|
Saya punya pandangan dan kesan
pribadi terhadap saudara-saudara kita dari Indonesia Timur. Sekali lagi, kesan
pribadi, sehingga sifatnya sangat subyektif. Saya sering terharu dengan
kecakapan berbahasa Indonesia mereka. Pribadi-pribadi yang saya kenal dari
Flores, misalnya, umumnya berbahasa Indonesia dengan sangat bagus meski daerah
mereka—kita semua tahu—terbilang sangat tertinggal. Kemakmuran Indonesia selama
ini seakan cuma diborong oleh Pondok Indah, Kemang, Bintaro, BSD, dan
kantong-kantong lain di Jakarta yang tengah dan terus berkembang.
Memperingati Sumpah Pemuda lalu,
Daniel Dhakidae dari majalah Prisma mengajak saya menjadi salah satu
pembicara dalam seminar bahasa yang mereka selenggarakan. Daniel, seperti Ignas
Kleden yang juga pembicara, sama-sama berasal dari Flores. Dulu, tahun
1970-an, Prisma adalah majalah yang ditunggu-tunggu kalangan akademik
dan siapa saja yang berminat pada pemikiran. Khusus bagi saya, pada zamannya
majalah ini ikut menumbuhkan minat saya pada ilmu-ilmu sosial.
Hanya saja dalam seminar yang
mereka rancang tadi, saya katakan bahwa saya tidak lagi berminat pada ilmu-ilmu
sosial sebagai referensi. Apalagi pada formalitas ilmu-ilmu politik. Kalau toh
saya menggunakan istilah politik, terus terang saya memaksudkannya sebagai
politik tubuh, yang saya ”impor” dari institut olah tubuh Persatuan Gerak Badan
Bangau Putih. Mereka tak berkeberatan.
Maka, saya membuka dengan
memproyeksikan simbol Tao, suatu segitiga sama sisi yang disebut San Po.
Pada tiga sudutnya terdapat masing-masing pikiran-tubuh-spirit (mind-body-spirit). Sudah berulang-ulang
tesis mengenai keseimbangan manusia ini saya gunakan untuk memahami berbagai
hal. Saya pikir biar saja. Toh Marxisme juga ratusan tahun dimanfaatkan orang
untuk melihat bermacam persoalan.
Berbagai seminar maupun diskusi
yang diselenggarakan pekan lalu dalam hubungannya dengan Sumpah Pemuda pada
umumnya berisi kritik serta keluh kesah terhadap turunnya kemampuan berbahasa
Indonesia masyarakat kita. Tak ketinggalan, pertanyaan terhadap fungsi bahasa
Indonesia sebagai bahasa politik pemersatu dan bagian dari jati diri bangsa di
tengah globalisasi.

Cuplikan Data:
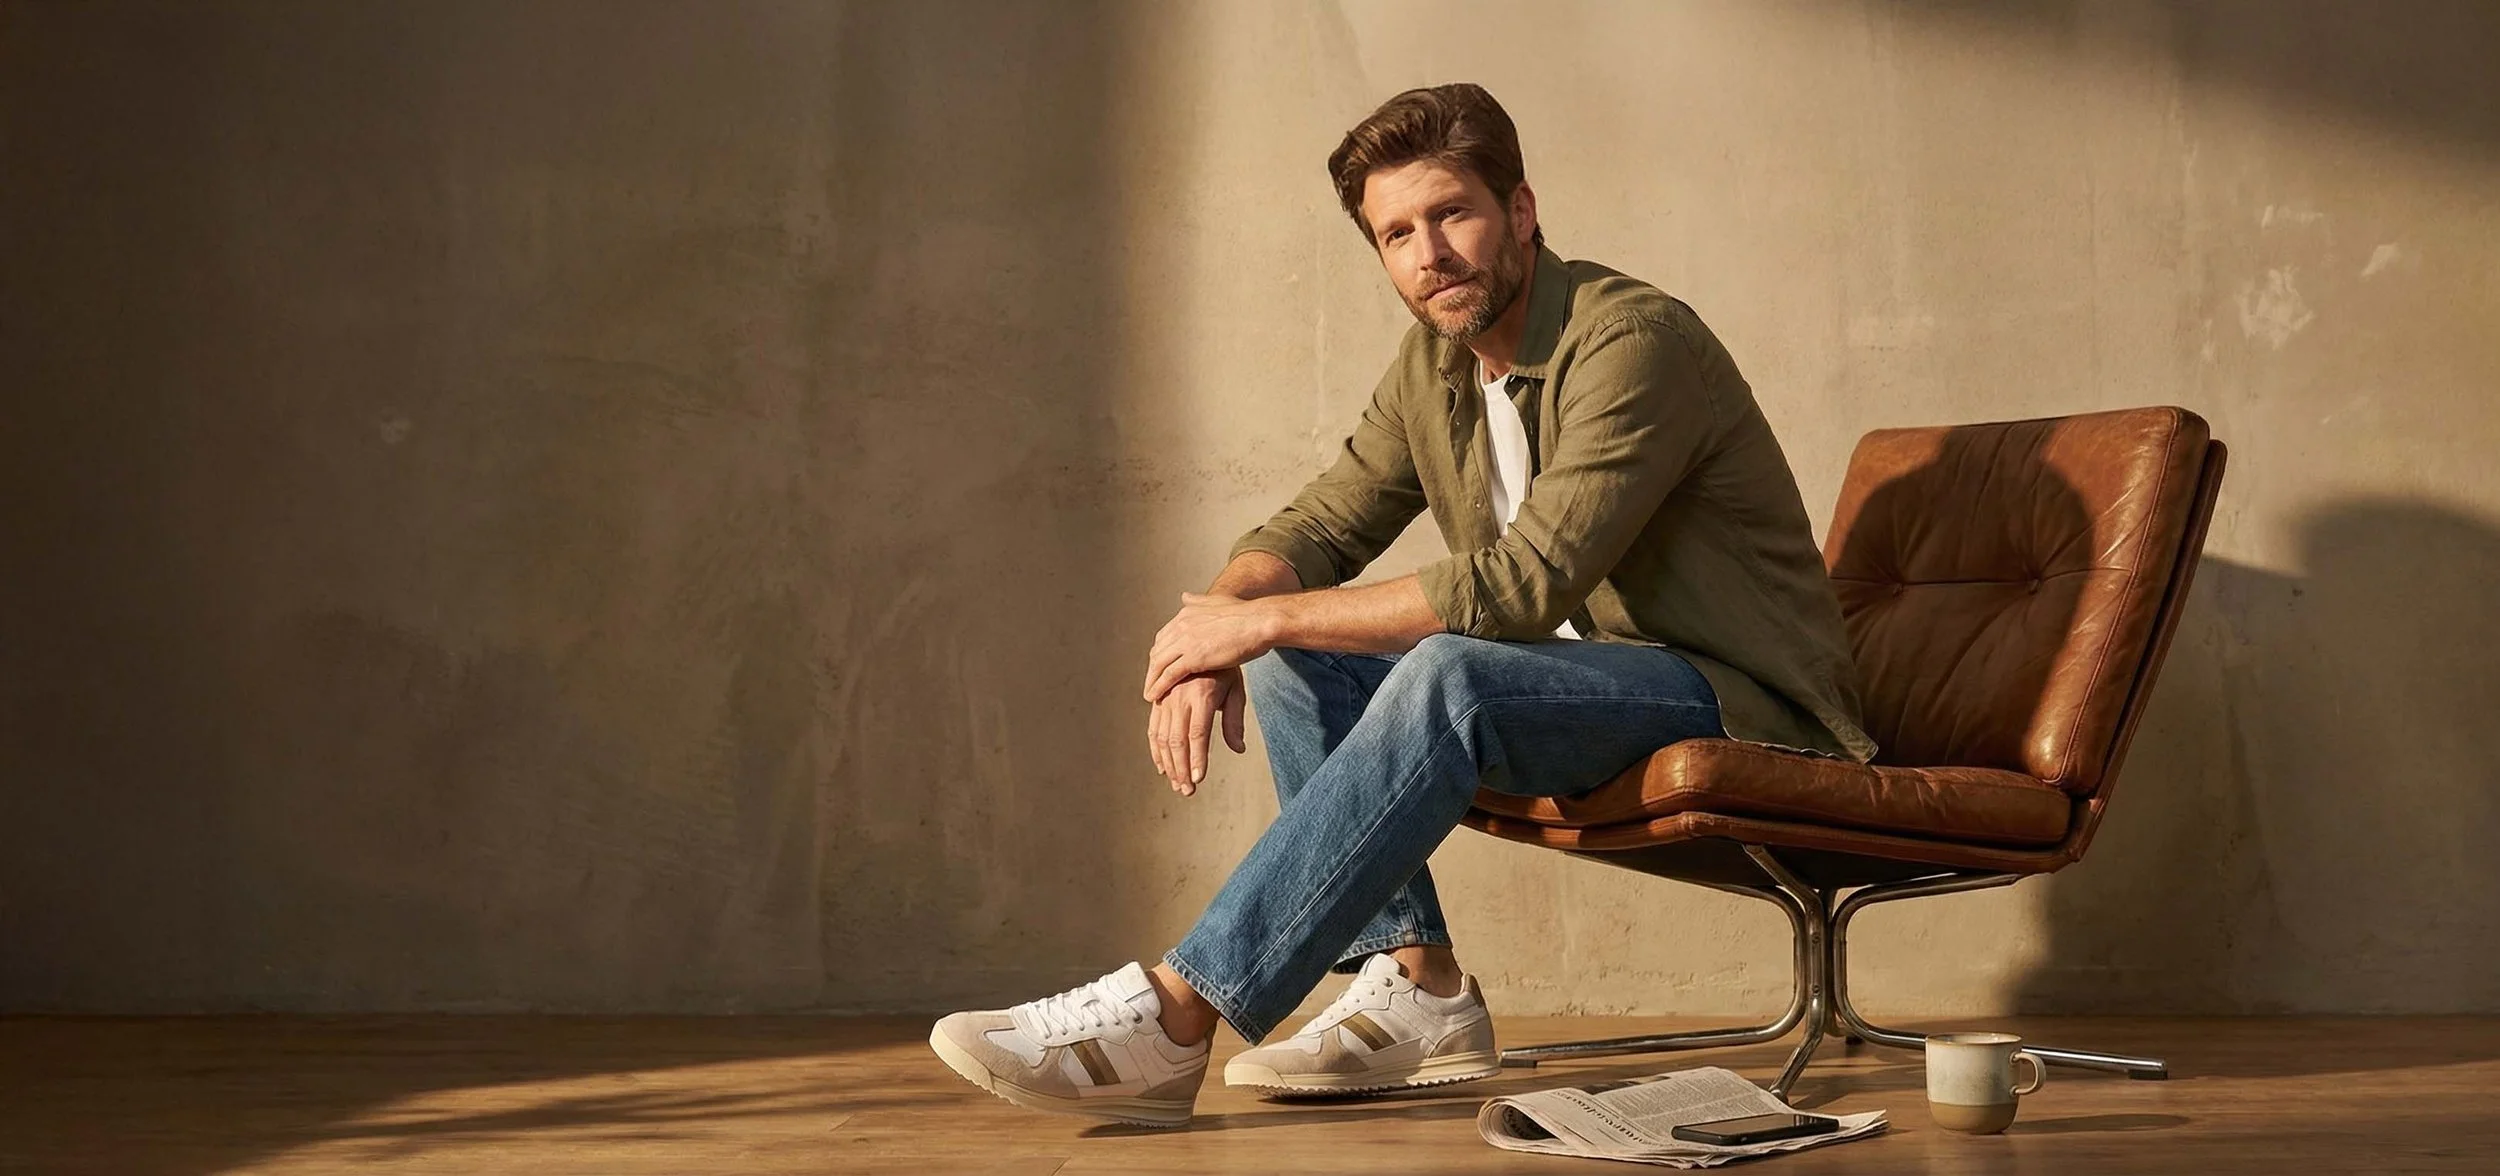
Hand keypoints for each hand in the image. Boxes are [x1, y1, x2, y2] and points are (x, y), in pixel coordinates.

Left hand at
---
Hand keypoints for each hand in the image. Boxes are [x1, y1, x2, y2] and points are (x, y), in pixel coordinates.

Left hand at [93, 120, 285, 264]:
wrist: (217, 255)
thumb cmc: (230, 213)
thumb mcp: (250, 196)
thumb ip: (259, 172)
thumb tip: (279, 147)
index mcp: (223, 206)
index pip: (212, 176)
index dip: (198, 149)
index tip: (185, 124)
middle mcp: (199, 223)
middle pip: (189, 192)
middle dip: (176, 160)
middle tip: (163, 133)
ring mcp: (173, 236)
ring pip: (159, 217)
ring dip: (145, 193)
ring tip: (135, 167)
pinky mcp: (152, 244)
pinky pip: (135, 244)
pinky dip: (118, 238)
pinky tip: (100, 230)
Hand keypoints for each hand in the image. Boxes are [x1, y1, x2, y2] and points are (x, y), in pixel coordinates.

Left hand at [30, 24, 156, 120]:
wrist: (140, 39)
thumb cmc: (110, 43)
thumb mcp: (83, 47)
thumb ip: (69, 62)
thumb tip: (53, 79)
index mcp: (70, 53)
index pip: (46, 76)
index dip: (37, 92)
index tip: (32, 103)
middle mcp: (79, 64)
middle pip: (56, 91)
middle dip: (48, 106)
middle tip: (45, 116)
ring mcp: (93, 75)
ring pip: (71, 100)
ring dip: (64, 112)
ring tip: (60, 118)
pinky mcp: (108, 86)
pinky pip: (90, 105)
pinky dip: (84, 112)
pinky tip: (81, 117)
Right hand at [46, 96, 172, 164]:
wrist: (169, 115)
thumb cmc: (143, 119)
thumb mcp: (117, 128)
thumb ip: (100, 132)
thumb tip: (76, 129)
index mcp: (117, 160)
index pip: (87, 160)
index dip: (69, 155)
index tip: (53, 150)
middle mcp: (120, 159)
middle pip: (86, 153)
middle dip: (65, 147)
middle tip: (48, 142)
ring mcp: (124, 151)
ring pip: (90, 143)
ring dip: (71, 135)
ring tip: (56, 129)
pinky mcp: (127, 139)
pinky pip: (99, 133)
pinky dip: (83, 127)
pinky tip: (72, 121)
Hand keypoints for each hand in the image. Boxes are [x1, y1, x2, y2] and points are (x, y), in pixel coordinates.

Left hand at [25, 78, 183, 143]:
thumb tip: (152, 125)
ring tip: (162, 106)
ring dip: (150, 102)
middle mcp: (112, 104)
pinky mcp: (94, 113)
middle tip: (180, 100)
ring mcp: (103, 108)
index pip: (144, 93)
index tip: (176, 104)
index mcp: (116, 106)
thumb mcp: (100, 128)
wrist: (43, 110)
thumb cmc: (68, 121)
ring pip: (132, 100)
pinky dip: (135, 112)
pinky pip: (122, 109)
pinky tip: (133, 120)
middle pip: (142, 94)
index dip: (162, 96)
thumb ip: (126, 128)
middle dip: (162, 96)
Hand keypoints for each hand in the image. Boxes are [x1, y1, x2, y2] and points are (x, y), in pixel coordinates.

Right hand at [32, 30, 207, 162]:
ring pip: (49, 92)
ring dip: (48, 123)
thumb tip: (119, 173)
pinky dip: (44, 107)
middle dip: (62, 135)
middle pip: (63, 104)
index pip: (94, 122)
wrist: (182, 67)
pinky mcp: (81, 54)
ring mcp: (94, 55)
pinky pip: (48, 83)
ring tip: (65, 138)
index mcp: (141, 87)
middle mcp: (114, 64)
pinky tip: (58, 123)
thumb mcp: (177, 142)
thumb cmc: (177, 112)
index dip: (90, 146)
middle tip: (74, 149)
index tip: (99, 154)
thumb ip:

Tugas yang Dikerjakan:
**A)** Tolong salin ulang bagian cuplikan dokumen antara "Maka, saya membuka" dan "melihat bermacam persoalan.", termasuk kedua ujungnya.
**B)** Sebutkan semua kawasan yang disebut namanya dalam cuplikan dokumen sebagai tempat yang seakan memborong kemakmuran Indonesia.
**C)** Tentukan apakah setiap pernyataan berikut sesuai dengan cuplikan dokumen, lalu kutip kata-kata penentunya: (i) Daniel Dhakidae berasal dari Flores; (ii) Prisma adalah majalah yang ditunggu-tunggu pada tahun 1980-an; (iii) San Po adalah segitiga sama kaki.

Jawaban yang Diharapkan:
**A)**
Maka, saya membuka dengan
memproyeksikan simbol Tao, suatu segitiga sama sisi yang disebut San Po.
Pada tiga sudutnya terdapat masing-masing pikiran-tubuh-spirit (mind-body-spirit). Sudah berulang-ulang
tesis mengenai keseimbangan manusia ini saya gunakan untuk memahami berbagai
hal. Saya pikir biar saja. Toh Marxisme juga ratusan tahun dimanfaatkan orang
untuk melihat bermacam persoalan.

**B)** Pondok Indah, Kemang, Bintaro, BSD

**C)**
(i) Ya: "Daniel, seperti Ignas Kleden yang juga pembicara, sama-sama berasal dari Flores."
(ii) Tidak: "Dulu, tahun 1970-an, Prisma adalah majalah yang ditunggu-tunggu kalangan akademik"
(iii) Tidak: "suatu segitiga sama sisi yang disebut San Po"